*Task objective:*
I would like you to restate each record word for word.

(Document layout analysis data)
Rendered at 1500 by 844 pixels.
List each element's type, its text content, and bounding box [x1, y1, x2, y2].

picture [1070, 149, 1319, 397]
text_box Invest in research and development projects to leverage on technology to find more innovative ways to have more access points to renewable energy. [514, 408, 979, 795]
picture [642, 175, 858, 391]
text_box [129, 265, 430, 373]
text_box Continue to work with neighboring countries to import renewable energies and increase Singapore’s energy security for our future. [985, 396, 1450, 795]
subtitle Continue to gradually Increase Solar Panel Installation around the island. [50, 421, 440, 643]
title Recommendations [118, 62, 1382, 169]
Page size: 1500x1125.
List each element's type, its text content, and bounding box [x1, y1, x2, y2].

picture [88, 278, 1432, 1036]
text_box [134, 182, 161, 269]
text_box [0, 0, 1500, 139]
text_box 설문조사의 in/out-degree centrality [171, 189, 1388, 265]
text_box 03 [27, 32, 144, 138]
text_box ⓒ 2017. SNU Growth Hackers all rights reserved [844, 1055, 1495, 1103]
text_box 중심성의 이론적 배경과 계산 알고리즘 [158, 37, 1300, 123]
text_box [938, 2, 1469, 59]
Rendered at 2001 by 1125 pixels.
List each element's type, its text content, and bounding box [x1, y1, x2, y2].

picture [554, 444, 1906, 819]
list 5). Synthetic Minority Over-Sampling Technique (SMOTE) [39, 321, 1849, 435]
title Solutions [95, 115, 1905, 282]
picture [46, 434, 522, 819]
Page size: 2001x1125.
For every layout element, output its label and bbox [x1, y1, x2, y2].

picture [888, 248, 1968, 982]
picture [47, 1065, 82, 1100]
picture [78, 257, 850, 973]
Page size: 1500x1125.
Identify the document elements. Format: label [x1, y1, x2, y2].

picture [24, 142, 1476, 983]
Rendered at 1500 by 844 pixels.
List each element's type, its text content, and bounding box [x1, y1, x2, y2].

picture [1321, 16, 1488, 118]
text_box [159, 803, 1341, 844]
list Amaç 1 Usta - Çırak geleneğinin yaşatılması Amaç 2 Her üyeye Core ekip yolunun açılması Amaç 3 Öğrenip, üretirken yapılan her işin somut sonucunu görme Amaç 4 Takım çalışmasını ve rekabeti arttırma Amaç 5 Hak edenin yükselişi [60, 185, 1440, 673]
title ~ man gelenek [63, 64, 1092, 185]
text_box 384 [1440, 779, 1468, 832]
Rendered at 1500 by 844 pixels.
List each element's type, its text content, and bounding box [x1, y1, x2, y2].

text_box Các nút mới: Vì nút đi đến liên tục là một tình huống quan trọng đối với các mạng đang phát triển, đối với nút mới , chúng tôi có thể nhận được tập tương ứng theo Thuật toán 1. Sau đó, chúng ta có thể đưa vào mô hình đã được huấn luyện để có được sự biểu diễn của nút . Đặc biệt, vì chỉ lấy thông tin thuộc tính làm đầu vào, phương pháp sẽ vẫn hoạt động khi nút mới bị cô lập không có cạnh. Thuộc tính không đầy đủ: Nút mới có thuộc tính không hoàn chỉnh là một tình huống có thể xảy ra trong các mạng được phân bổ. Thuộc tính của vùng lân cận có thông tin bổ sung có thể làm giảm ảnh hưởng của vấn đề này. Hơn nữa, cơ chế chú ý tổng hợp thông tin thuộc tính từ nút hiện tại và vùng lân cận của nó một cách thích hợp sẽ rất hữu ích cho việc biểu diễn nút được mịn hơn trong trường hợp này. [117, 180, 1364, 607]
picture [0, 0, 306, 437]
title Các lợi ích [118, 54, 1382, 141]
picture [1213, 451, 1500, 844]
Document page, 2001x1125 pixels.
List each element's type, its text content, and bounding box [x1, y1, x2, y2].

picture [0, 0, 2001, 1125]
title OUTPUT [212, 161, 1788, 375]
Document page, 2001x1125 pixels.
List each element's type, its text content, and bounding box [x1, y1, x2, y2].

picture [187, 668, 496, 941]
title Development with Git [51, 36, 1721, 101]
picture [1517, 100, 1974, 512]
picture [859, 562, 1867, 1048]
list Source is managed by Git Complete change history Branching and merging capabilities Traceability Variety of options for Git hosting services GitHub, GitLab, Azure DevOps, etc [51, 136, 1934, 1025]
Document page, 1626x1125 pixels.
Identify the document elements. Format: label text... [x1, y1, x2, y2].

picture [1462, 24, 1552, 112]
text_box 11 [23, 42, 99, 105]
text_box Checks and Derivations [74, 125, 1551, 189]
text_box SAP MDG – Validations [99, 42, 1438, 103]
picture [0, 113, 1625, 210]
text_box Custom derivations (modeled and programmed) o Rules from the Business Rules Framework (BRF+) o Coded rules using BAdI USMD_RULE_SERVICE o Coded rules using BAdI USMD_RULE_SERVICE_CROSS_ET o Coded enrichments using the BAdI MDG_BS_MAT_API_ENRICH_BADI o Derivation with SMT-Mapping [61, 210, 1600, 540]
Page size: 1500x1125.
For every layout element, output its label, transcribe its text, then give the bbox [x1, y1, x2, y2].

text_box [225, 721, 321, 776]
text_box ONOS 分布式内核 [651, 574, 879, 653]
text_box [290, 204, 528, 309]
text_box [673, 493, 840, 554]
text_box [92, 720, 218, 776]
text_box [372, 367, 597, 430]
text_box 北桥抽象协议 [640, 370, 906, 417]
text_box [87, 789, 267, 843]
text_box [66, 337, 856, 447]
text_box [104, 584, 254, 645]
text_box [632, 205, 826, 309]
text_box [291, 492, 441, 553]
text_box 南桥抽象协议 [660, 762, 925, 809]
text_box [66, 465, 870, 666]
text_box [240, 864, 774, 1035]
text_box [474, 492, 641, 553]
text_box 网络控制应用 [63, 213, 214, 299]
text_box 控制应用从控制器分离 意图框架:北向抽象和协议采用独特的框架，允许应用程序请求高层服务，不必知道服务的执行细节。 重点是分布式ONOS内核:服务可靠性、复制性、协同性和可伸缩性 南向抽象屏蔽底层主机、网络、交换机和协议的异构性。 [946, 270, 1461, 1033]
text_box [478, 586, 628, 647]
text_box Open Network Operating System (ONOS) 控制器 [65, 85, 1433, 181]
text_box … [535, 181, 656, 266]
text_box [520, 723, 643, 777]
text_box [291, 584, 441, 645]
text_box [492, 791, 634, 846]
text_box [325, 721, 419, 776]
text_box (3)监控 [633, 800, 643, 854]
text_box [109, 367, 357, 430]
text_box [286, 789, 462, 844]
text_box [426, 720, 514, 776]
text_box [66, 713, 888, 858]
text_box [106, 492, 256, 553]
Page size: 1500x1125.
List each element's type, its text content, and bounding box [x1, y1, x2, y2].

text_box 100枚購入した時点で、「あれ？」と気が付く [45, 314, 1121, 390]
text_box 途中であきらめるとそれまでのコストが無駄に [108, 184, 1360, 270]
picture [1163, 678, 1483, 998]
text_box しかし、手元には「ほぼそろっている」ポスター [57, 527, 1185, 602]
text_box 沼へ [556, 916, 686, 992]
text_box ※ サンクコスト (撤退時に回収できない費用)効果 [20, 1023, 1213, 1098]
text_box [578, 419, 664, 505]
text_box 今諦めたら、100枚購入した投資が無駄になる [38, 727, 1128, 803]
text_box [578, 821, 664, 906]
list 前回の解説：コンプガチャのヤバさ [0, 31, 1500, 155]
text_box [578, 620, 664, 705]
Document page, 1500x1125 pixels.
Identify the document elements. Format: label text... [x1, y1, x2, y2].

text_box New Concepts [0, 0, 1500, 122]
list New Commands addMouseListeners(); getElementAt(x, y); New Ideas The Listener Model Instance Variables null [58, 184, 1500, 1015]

*The completed task:*
Rendered at 1500 by 844 pixels.
List each element's type, its text content, and bounding box [x1, y1, x2, y2].

picture [1070, 149, 1319, 397]
text_box Invest in research and development projects to leverage on technology to find more innovative ways to have more access points to renewable energy. [514, 408, 979, 795]
picture [642, 175, 858, 391]
text_box [129, 265, 430, 373]
text_box Continue to work with neighboring countries to import renewable energies and increase Singapore’s energy security for our future. [985, 396, 1450, 795]
subtitle Continue to gradually Increase Solar Panel Installation around the island. [50, 421, 440, 643]
title Recommendations [118, 62, 1382, 169]
Page size: 1500x1125.
List each element's type, its text content, and bounding box [x1, y1, x2, y2].

picture [88, 278, 1432, 1036]
text_box [134, 182, 161, 269]
text_box [0, 0, 1500, 139]
text_box 설문조사의 in/out-degree centrality [171, 189, 1388, 265]
text_box 03 [27, 32, 144, 138]
text_box ⓒ 2017. SNU Growth Hackers all rights reserved [844, 1055, 1495, 1103]
text_box 중심성의 이론적 배경과 계산 알고리즘 [158, 37, 1300, 123]
text_box [938, 2, 1469, 59]
Rendered at 2001 by 1125 pixels.
List each element's type, its text content, and bounding box [x1, y1, x2, y2].

picture [554, 444, 1906, 819]
list 5). Synthetic Minority Over-Sampling Technique (SMOTE) [39, 321, 1849, 435]
title Solutions [95, 115, 1905, 282]
picture [46, 434, 522, 819]
Page size: 2001x1125.
For every layout element, output its label and bbox [x1, y1, x2, y2].

picture [888, 248, 1968, 982]
picture [47, 1065, 82, 1100]
picture [78, 257, 850, 973]
Page size: 1500x1125.
Identify the document elements. Format: label [x1, y1, x2, y2].

picture [24, 142, 1476, 983]
Rendered at 1500 by 844 pixels.
List each element's type, its text content, and bounding box [x1, y1, x2, y2].

picture [1321, 16, 1488, 118]
text_box [159, 803, 1341, 844]
list Amaç 1 Usta - Çırak geleneğinin yaşatılması Amaç 2 Her üyeye Core ekip yolunun açılması Amaç 3 Öğrenip, üretirken yapılan her işin somut sonucunu görme Amaç 4 Takım çalışmasını ve rekabeti arttırma Amaç 5 Hak edenin yükselişi [60, 185, 1440, 673]
title ~ man gelenek [63, 64, 1092, 185]
text_box 384 [1440, 779, 1468, 832]
Rendered at 1500 by 844 pixels.
List each element's type, its text content, and bounding box [x1, y1, x2, y2].

text_box Các nút mới: Vì nút đi đến liên tục là một tình huống quan trọng đối với các mạng đang phát triển, đối với nút mới , chúng tôi có thể nhận được tập tương ứng theo Thuật toán 1. Sau đó, chúng ta có thể đưa vào mô hình đã được huấn luyện để có được sự biểu diễn của nút . Đặc biệt, vì chỉ lấy thông tin thuộc tính làm đầu vào, phương pháp sẽ vẫn hoạt động khi nút mới bị cô lập không có cạnh. Thuộc tính không đầy đủ: Nút mới có thuộc tính không hoàn chỉnh là một tình huống có thể xảy ra trong các mạng được phân bổ. Thuộc tính của vùng lân cận có thông tin bổ sung có thể làm giảm ảnh hưởng của vấn đề này. Hơn nữa, cơ chế chú ý tổng hợp thông tin thuộc tính từ nút hiện tại và vùng lân cận của nó một cách thích hợp sẽ rất hữu ích cho việc biểu diễn nút được mịn hơn trong trường hợp này. [117, 180, 1364, 607]
picture [0, 0, 306, 437]
title Các lợi ích [118, 54, 1382, 141]
picture [1213, 451, 1500, 844]
Document page, 2001x1125 pixels.
List each element's type, its text content, and bounding box [x1, y1, x2, y2].

picture [0, 0, 2001, 1125]
title OUTPUT [212, 161, 1788, 375]
Document page, 2001x1125 pixels.
List each element's type, its text content, and bounding box [x1, y1, x2, y2].

picture [187, 668, 496, 941]
title Development with Git [51, 36, 1721, 101]
picture [1517, 100, 1974, 512]
picture [859, 562, 1867, 1048]
list Source is managed by Git Complete change history Branching and merging capabilities Traceability Variety of options for Git hosting services GitHub, GitLab, Azure DevOps, etc [51, 136, 1934, 1025]
Document page, 1626x1125 pixels.
Identify the document elements. Format: label text... [x1, y1, x2, y2].

picture [1462, 24, 1552, 112]
text_box 11 [23, 42, 99, 105]
text_box Checks and Derivations [74, 125, 1551, 189]
text_box SAP MDG – Validations [99, 42, 1438, 103]
picture [0, 113, 1625, 210]
text_box Custom derivations (modeled and programmed) o Rules from the Business Rules Framework (BRF+) o Coded rules using BAdI USMD_RULE_SERVICE o Coded rules using BAdI USMD_RULE_SERVICE_CROSS_ET o Coded enrichments using the BAdI MDG_BS_MAT_API_ENRICH_BADI o Derivation with SMT-Mapping [61, 210, 1600, 540]
Page size: 1500x1125.
For every layout element, output its label, transcribe its text, then give the bbox [x1, y1, x2, y2].

text_box [225, 721, 321, 776]
text_box ONOS 分布式内核 [651, 574, 879, 653]
text_box [290, 204, 528, 309]
text_box [673, 493, 840, 554]
text_box [92, 720, 218, 776]
text_box [372, 367, 597, 430]
text_box 北桥抽象协议 [640, 370, 906, 417]
text_box [87, 789, 267, 843]
text_box [66, 337, 856, 447]
text_box [104, 584, 254, 645]
text_box [632, 205, 826, 309]
text_box [291, 492, 441, 553]
text_box 南桥抽象协议 [660, 762, 925, 809]
text_box [66, 465, 870, 666]
text_box [240, 864, 774, 1035]
text_box [474, 492, 641, 553]
text_box 网络控制应用 [63, 213, 214, 299]
text_box 控制应用从控制器分离 意图框架:北向抽象和协议采用独特的框架，允许应用程序请求高层服务，不必知道服务的执行细节。 重点是分布式ONOS内核:服务可靠性、复制性、协同性和可伸缩性 南向抽象屏蔽底层主机、网络、交换机和协议的异构性。 [946, 270, 1461, 1033]
text_box [478, 586, 628, 647]
text_box Open Network Operating System (ONOS) 控制器 [65, 85, 1433, 181]
text_box … [535, 181, 656, 266]
text_box [520, 723, 643, 777]
text_box [291, 584, 441, 645]
text_box [492, 791, 634, 846]
text_box [325, 721, 419, 776]
text_box (3)监控 [633, 800, 643, 854]
text_box [109, 367, 357, 430]
text_box [286, 789, 462, 844]
text_box [426, 720, 514, 776]
text_box [66, 713, 888, 858]
text_box [106, 492, 256, 553]
Page size: 1500x1125.
List each element's type, its text content, and bounding box [x1, y1, x2, y2].

text_box 100枚購入した時点で、「あれ？」と気が付く [45, 314, 1121, 390]
text_box 途中であきらめるとそれまでのコストが無駄に [108, 184, 1360, 270]
picture [1163, 678, 1483, 998]
text_box しかし、手元には「ほぼそろっている」ポスター [57, 527, 1185, 602]
text_box 沼へ [556, 916, 686, 992]
text_box ※ サンクコスト (撤退時に回収できない費用)効果 [20, 1023, 1213, 1098]
text_box [578, 419, 664, 505]
text_box 今諦めたら、100枚購入した投資が無駄になる [38, 727, 1128, 803]
text_box [578, 821, 664, 906]
list 前回の解説：コンプガチャのヤバさ [0, 31, 1500, 155]
text_box [578, 620, 664, 705]
Document page, 1500x1125 pixels.
Identify the document elements. Format: label text... [x1, y1, x2, y2].

text_box New Concepts [0, 0, 1500, 122]
list New Commands addMouseListeners(); getElementAt(x, y); New Ideas The Listener Model Instance Variables null [58, 184, 1500, 1015]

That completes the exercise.